Where am I wrong (if I am wrong)?
The residues look OK, but their summation doesn't. Also, it might be more efficient to combine that sum with the residue at $0$ into $\sum_{k=-n}^n \cosh k\pi$.

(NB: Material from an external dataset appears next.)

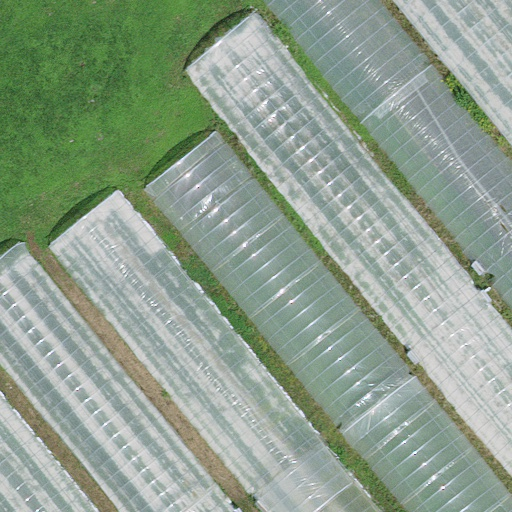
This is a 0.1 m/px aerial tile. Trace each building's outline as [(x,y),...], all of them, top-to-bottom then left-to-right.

Using $\sinh (x) \cosh (y) = \frac12(\sinh (y+x) - \sinh (y-x))$ one would get $$\begin{align} \sinh(\frac{\pi}2) \sum_{k=-n}^n \cosh k\pi & =\frac 12\sum_{k=-n}^n (\sinh ((k+\frac12)\pi)-\sinh((k-\frac 12)\pi))= \\ & = \frac 12(\sinh ((n+\frac12)\pi)-\sinh((-n-\frac 12)\pi))= \\ & = \sinh ((n+\frac12)\pi)\end{align}$$
But the same result can be reached with a straightforward $$\begin{align} 2\sum_{k=0}^n \cosh (k\pi) & =\sum_{k=0}^n (e^{k\pi}+e^{-k\pi})= \frac{e^{(n+1)\pi}-1}{e^{\pi}-1}+\frac{e^{-(n+1)\pi}-1}{e^{-\pi}-1}=\\ & = \frac{e^{(n+\frac 12)\pi}-e^{-\frac {\pi}2}}{e^{\frac{\pi}2}-e^{-\frac{\pi}2}}+\frac{e^{-(n+\frac 12)\pi}-e^{\frac {\pi}2}}{e^{-\frac{\pi}2}-e^{\frac{\pi}2}} =\\ & =\frac{\sinh ((n+\frac12)\pi)}{\sinh(\frac{\pi}2)}+1\end{align}$$
This confirms the expected value of the integral, apart from the $\pi/4$, which looks like a typo because it leads to an incorrect result for $n=0$.